Another bit of Judith that comes back in reading her memoir is the depth of her feelings, both of joy and sadness, and her willingness to share them. She makes her readers understand how much she adored three things – her family, her career on the Court, and life itself – and how painful it was for her, in her last decade, to lose Stephen, her beloved husband of more than 40 years (“While I cannot swear that our marriage was absolute perfection . . . it came pretty close”), to face mandatory retirement after a quarter-century on the Court (“Then the curtain came down. Thud.”) and to receive a devastating diagnosis (“The statistics on stage four lung cancer are grim”). But the memoir is more joyful than sad, and even when it is sad it is not depressed or depressing. She survived Stephen by nine years, her retirement by seven and her diagnosis by five, and I doubt there was a moment when she even thought about lying down, literally or figuratively, to wait for the end. Writing of her first five years back in private life, as a partner at a high-powered law firm, she says that she is “enormously busy and productive,” and everyone who knew her in those years knows it is true. “I can honestly say,” she writes of those same years, that she has “passions, purposes, projects . . . that could happily make up the last day of my life.” In her eulogy for her mother, Luisa Kaye described finding her mother’s remains in bed on that last day: “She was sitting up.”

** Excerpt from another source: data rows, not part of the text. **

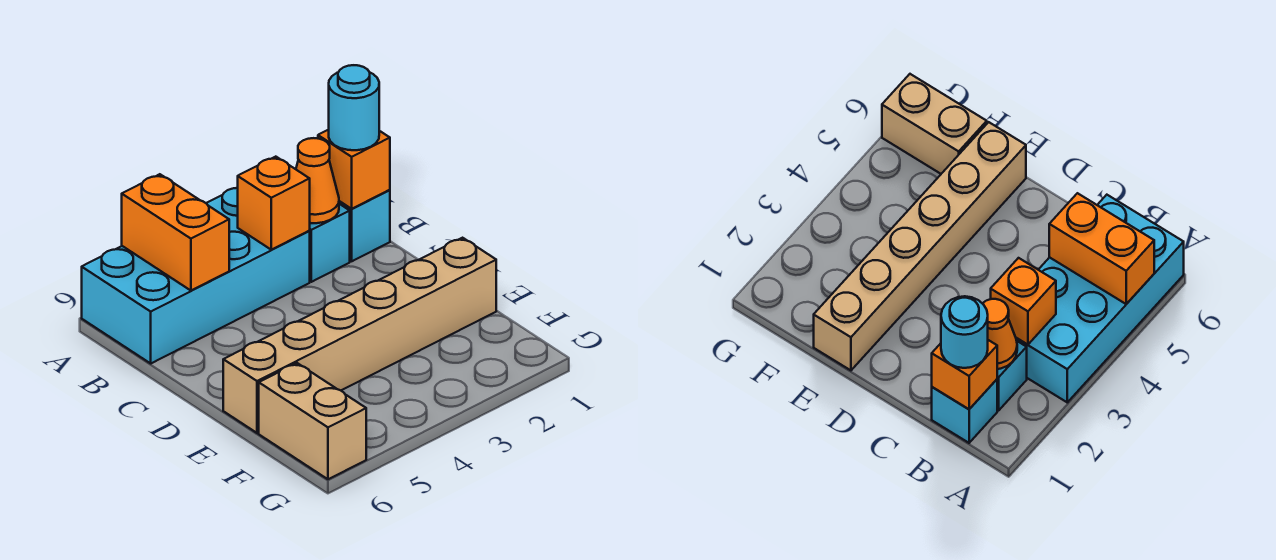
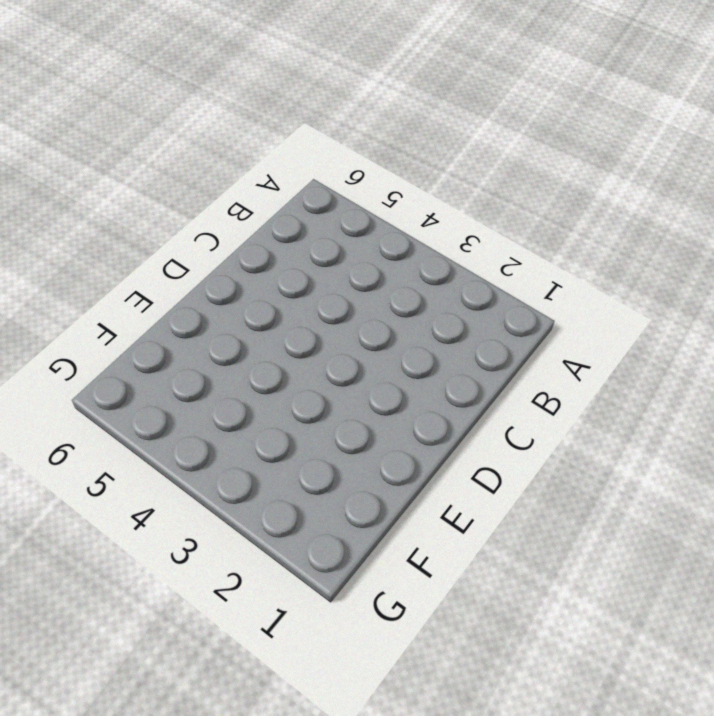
none -> cyan 2x4 brick [82,187,310,363]
none -> cyan 1x1 brick [339,190,390,261]

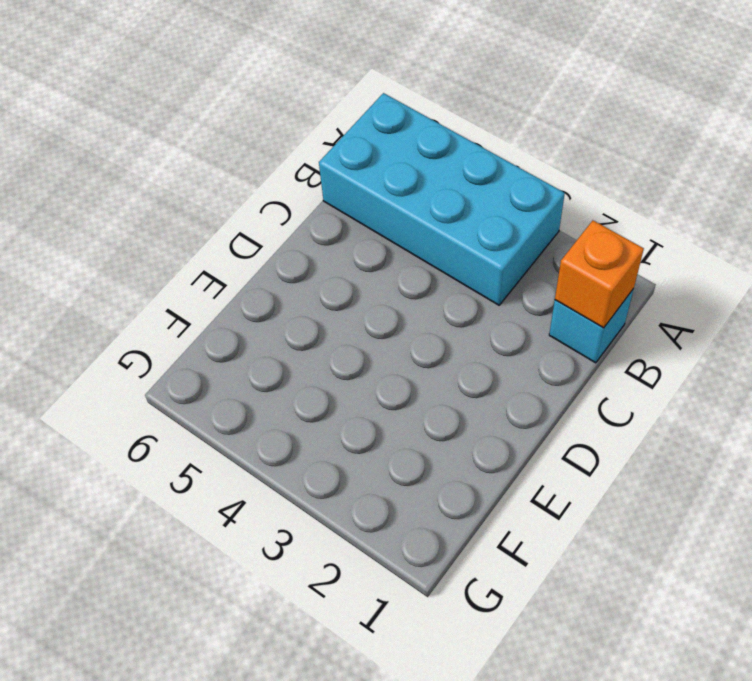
none -> cyan 1x1 brick [309,204,350,282]
none -> tan 1x6 brick [223,238,496,433]

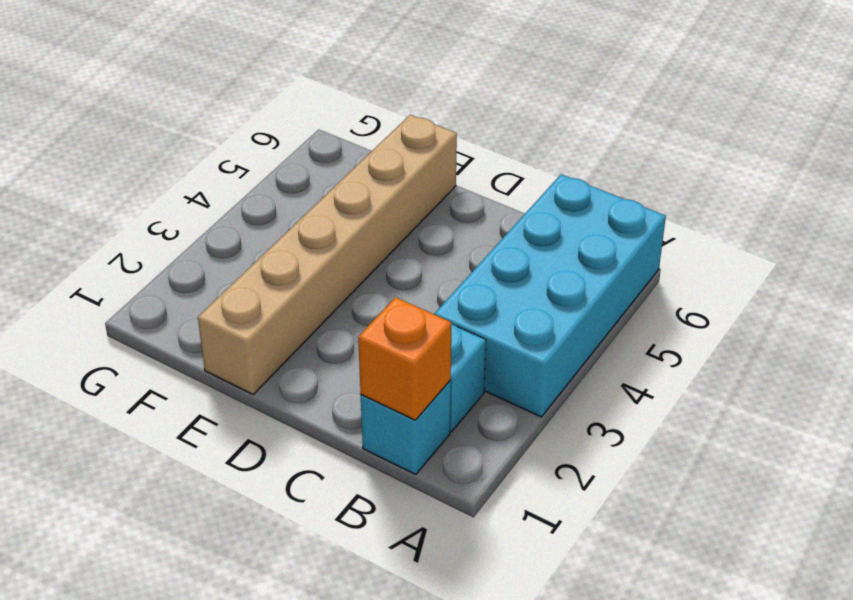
none -> tan 1x2 brick [259,363,366,479]
none -> orange 1x2 brick [122,174,229,290]

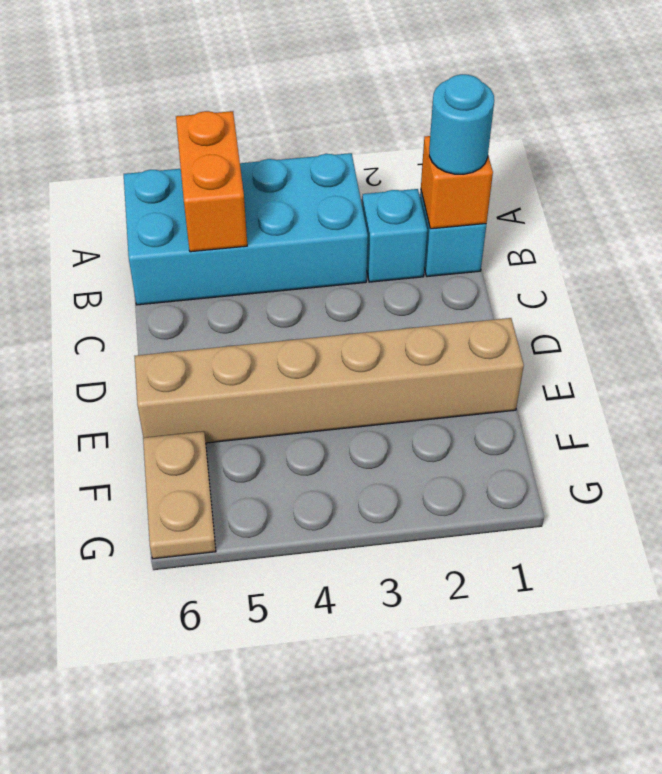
tan 1x2 plate [143,431,216,559] -> tan 1x2 brick [259,363,366,479]
none -> orange 1x1 cone [296,138,339,223]
none -> orange 1x1 brick [238,157,310,250]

But nothing comes back more strongly, nothing seems more a part of Judith to me, than the kindness of her heart. Her unfailing warmth to her colleagues – including those, like me, who sometimes took an unworthy delight in thwarting her powerful will – was more than professional courtesy, or even a sense of a common calling. She went out of her way to be kind to, and she truly cared about, everyone she came in contact with, including the courthouse employees whose job it was to drive cars or empty wastebaskets, clerks in stores and waiters in restaurants, and a person of borderline sanity who loved her and followed her everywhere. In this memoir, her strongest feelings of pride seem to be attached not to her extraordinary professional achievements, but to the actual good she has done for human beings: jurors whose service she labored, through her Jury Project, to make pleasant and rewarding; sufferers from mental illness and drug addiction who were given a second chance by the “problem-solving courts” she fostered; the children cared for at the “children’s centers” established in the state’s courthouses for kids of people who had to be in courtrooms.

She was a tough woman, but she was a soft touch, for children especially. I remember her calling me to agonize about a termination of parental rights case in which I was writing an opinion: she wanted to know which result would give the child involved, a girl called Annette, a better chance at happiness (an unanswerable question). The Adoption Now Program she established reduced by 50 percent the number of children awaiting adoption in New York. It was this that led Judith’s and my colleague Judge Victoria Graffeo to say (I am quoting, from memory, remarks made at one of the many tributes to our Chief when she retired): “Her real legacy is not in the New York Reports. It is in the children who have parents today because of Judith Kaye.” Certainly, that is not Judith’s only legacy. But reading this memoir did not shake my feeling that none better reflects the finest qualities of this great judge.

Judith S. Kaye: In Her Own Words: Reflections on Life and the Law, with Selected Judicial Opinions and Articles edited by NYSBA President Henry Greenberg, Luisa M. Kaye, Marilyn Marcus, and Albert M. Rosenblatt, is published by SUNY Press (2019).